Web-based and transtelephonic transmissions are done both in the outpatient Device Clinic setting and in the EP lab. These types of visits can range from scheduled/routine transmissions to an urgent/same-day request from a provider looking for new onset of arrhythmia.
What innovative EP techniques are being utilized in your lab?
We are one of five centers in Ohio that offer remote magnetic navigation (Stereotaxis) and state-of-the-art advanced non-fluoroscopic mapping systems (Carto 3 and Velocity). For the Akron area adult population, Akron General is the only center to offer cryoablation as an alternative to radiofrequency. As one of only a few centers in Ohio and the country, we offer percutaneous pericardial instrumentation for epicardial mapping/ablation.
What are some of the dominant trends you see emerging in your practice of electrophysiology? How is your lab preparing for these future changes?
We are committed to reducing radiation exposure, reducing procedure duration, and increasing patient comfort and safety, especially during complex procedures.

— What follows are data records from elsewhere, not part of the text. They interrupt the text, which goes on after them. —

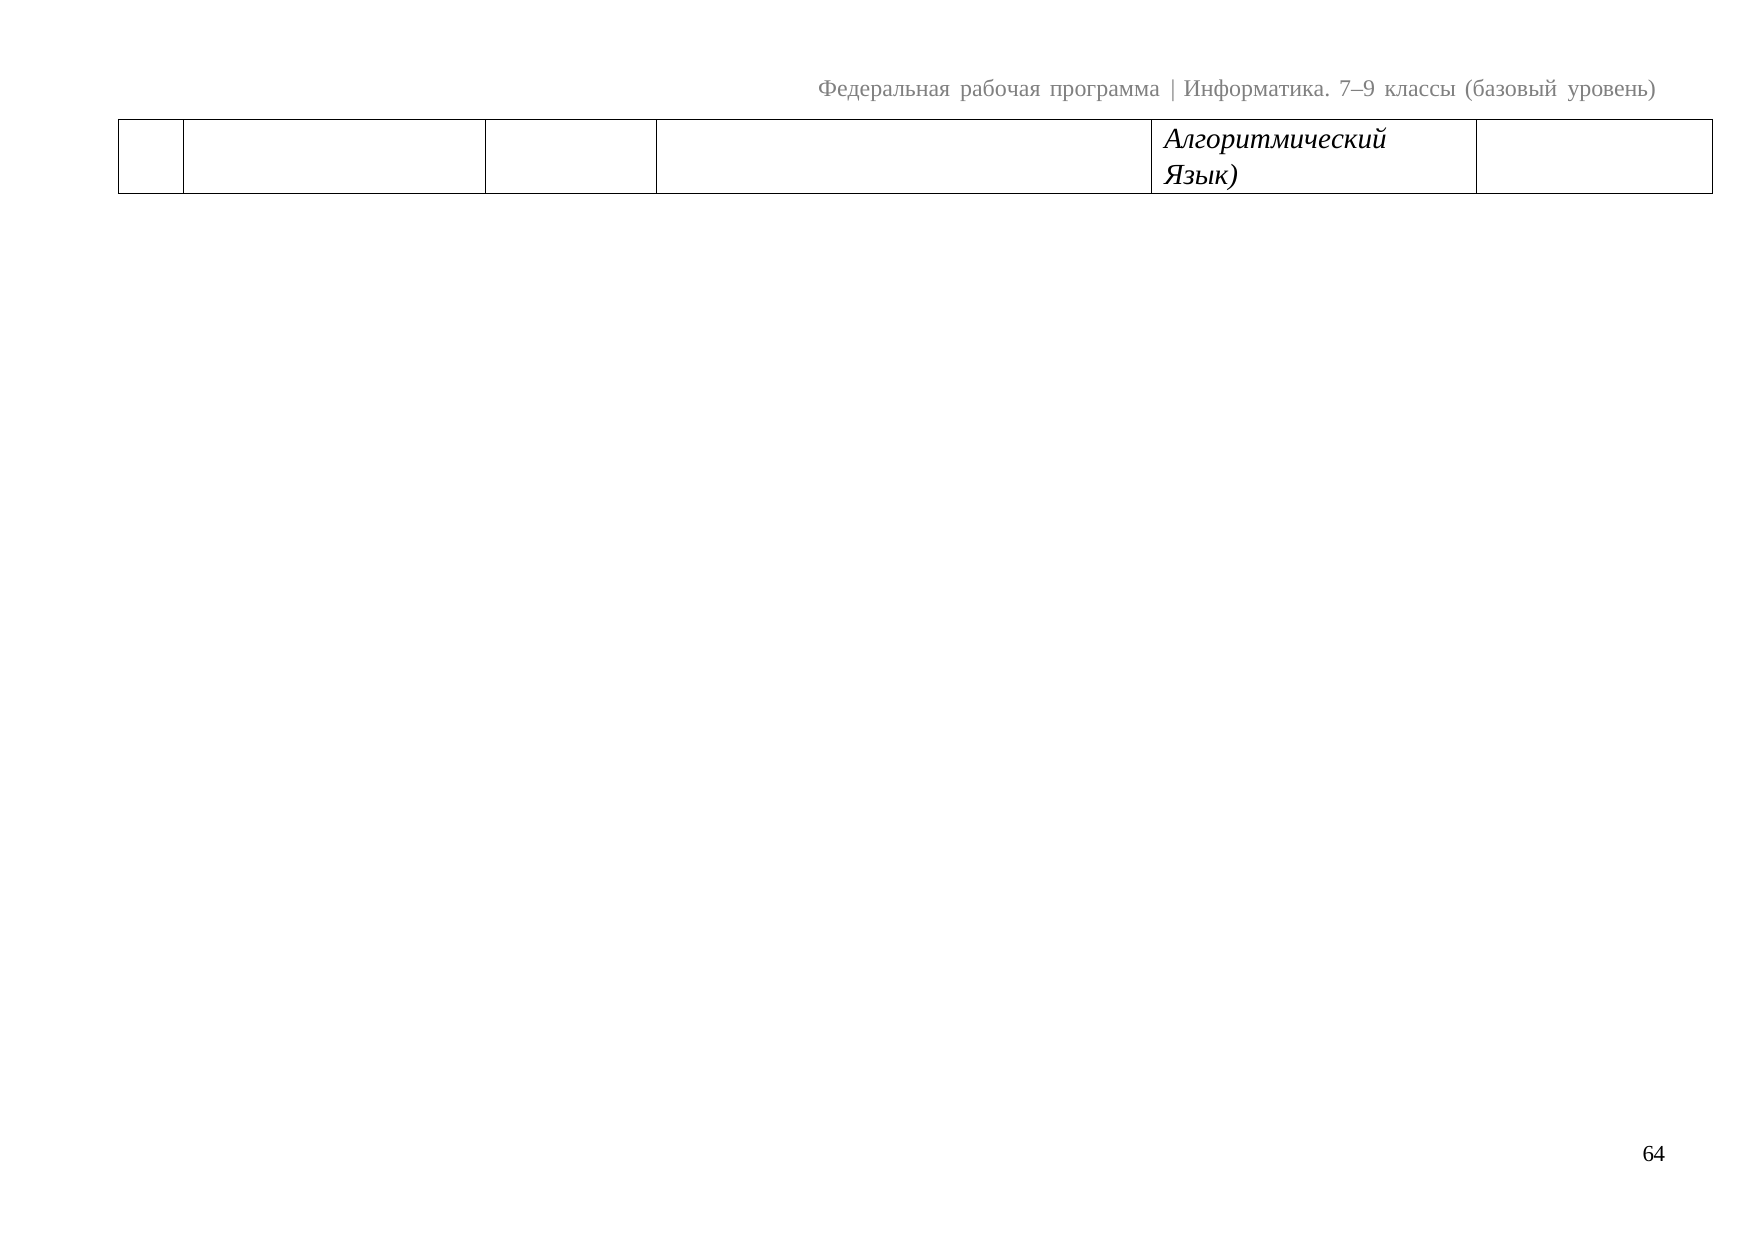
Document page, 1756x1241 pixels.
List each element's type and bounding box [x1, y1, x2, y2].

table_header [119, 120, 183, 193]
table_header [1477, 120, 1712, 193]
table_header [486, 120, 656, 193]
table_header [657, 120, 1151, 193]
table_header [1152, 120, 1476, 193]
table_header [184, 120, 485, 193]
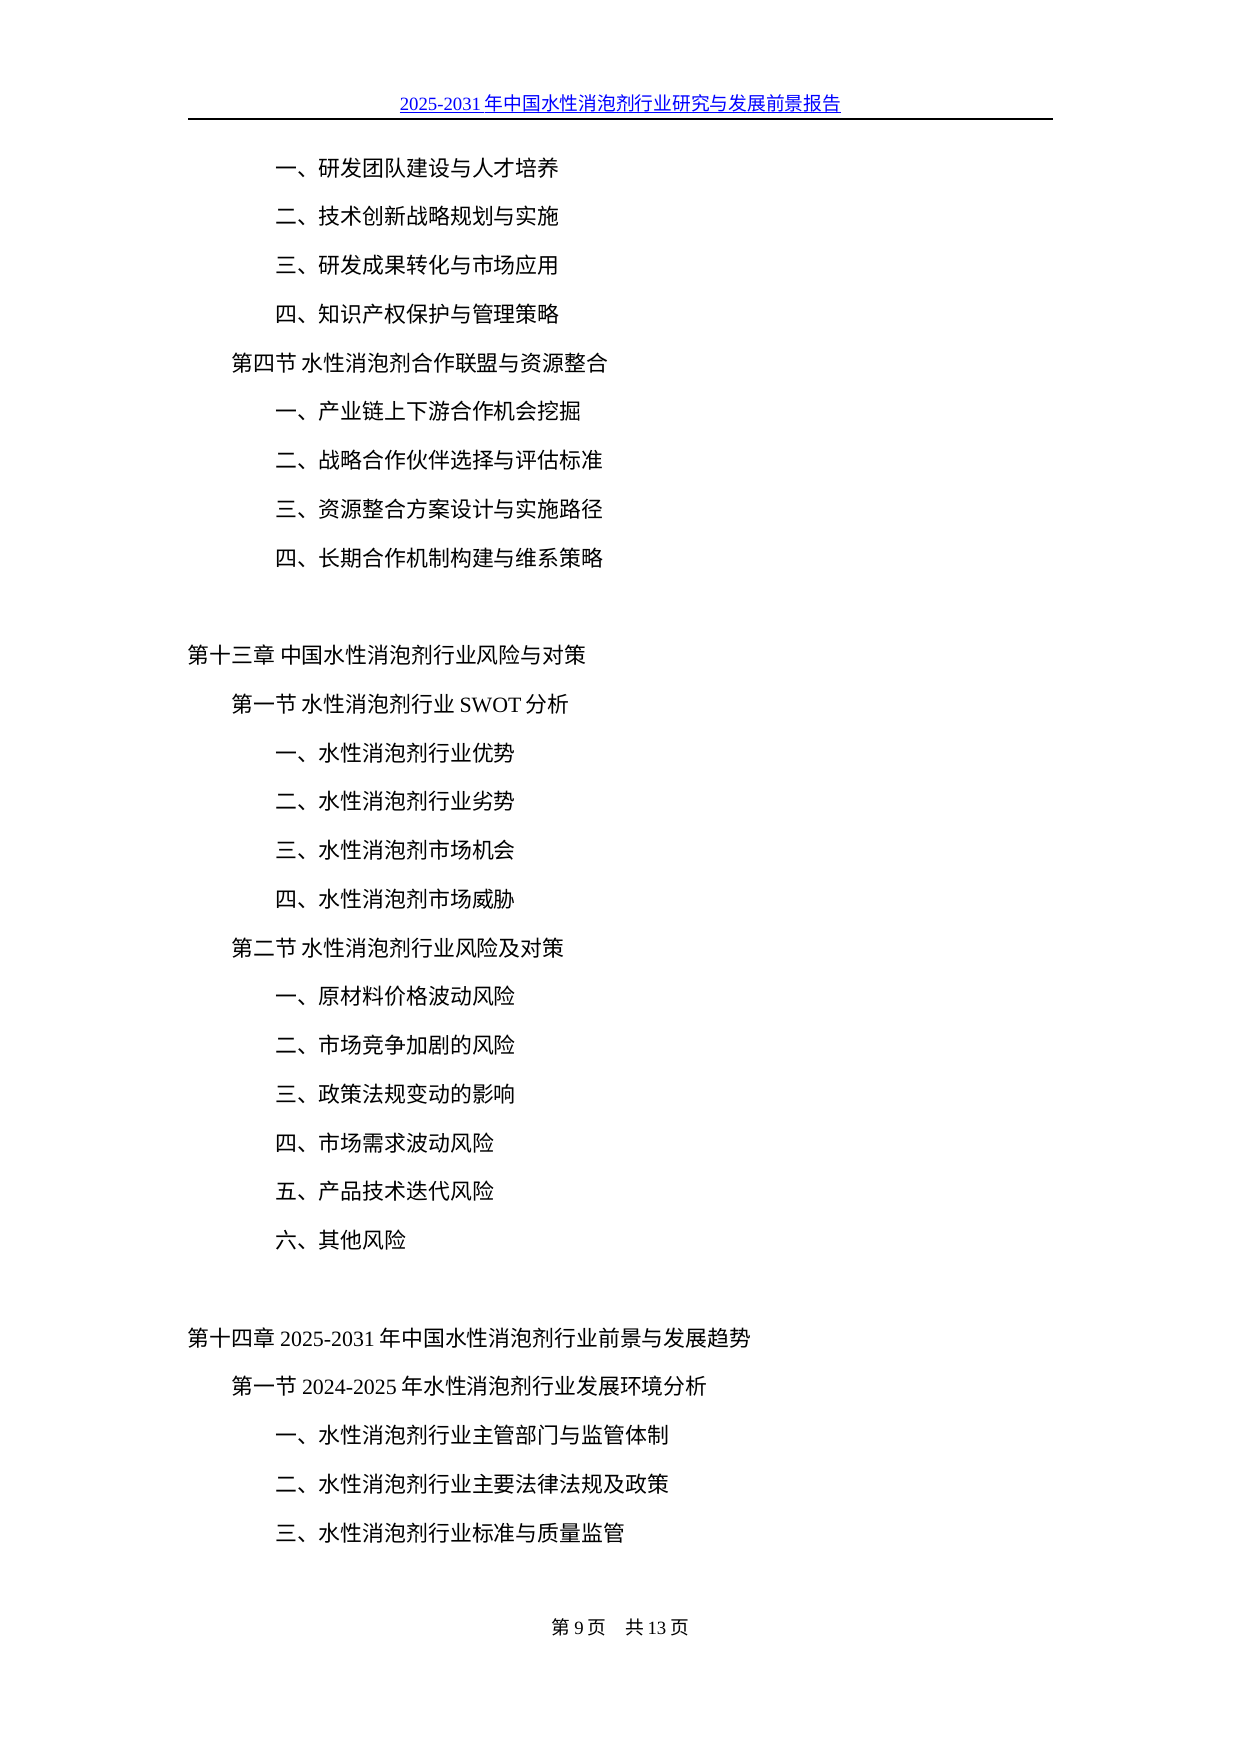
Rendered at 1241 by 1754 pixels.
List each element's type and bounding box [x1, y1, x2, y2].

We strive to provide comprehensive care to area patients with an emphasis on patient education.
What about device recalls? How have they been handled?
We consider any device recall a priority. The use of Paceart to query our patient population with affected devices has been vital. Based on device company recommendations and physician input, patients are notified of the recall. The device clinic staff promptly perform any programming or increase in device monitoring. The patient’s electronic chart is flagged as having a recall, so that during subsequent visits, the issue of concern can be evaluated on an ongoing basis.
Is your EP lab currently involved in any clinic research studies or special projects?
Akron General has been very involved with a number of clinical research projects, including various device studies in the area of electrophysiology. Dr. Schweikert and his team are actively pursing research opportunities at this time.
Does your staff provide any educational materials for patients? In addition, does your hospital or lab offer a device support group?
Each new device patient is provided with specific information regarding their implantable device, post-operative care and follow-up appointments. Patients who have undergone an AF ablation are also provided with educational materials upon discharge. Detailed discharge teaching is provided to each patient and their family within 24 hours post procedure. It is the staff’s responsibility to ensure all patients who may be discharged shortly after their EP lab procedure are provided with discharge information prior to sedation. Our Arrhythmia Support Group meets quarterly and is open to all patients who have an implantable cardiac device, arrhythmia, or for those who simply wish to be kept informed.
Please tell our readers what you consider unique or innovative about your EP lab and staff.
The Akron General EP lab operates under an open model plan. In addition to our partnered electrophysiology group, other non-partnered electrophysiologists have the opportunity to apply for EP privileges, utilizing the lab and staff to perform cases. The staff is exceptionally well trained and provides each electrophysiologist with the highest level of support. Our robotics technology is state of the art, and the only one in the Akron area. We pride ourselves with the ability to offer our lab and exceptional technologies to the Akron EP community. We strive to accommodate the needs of the patient, as well as those of our physicians. The diverse exposure to advanced technologies and approaches in electrophysiology serves to set Akron General’s EP lab staff apart from others.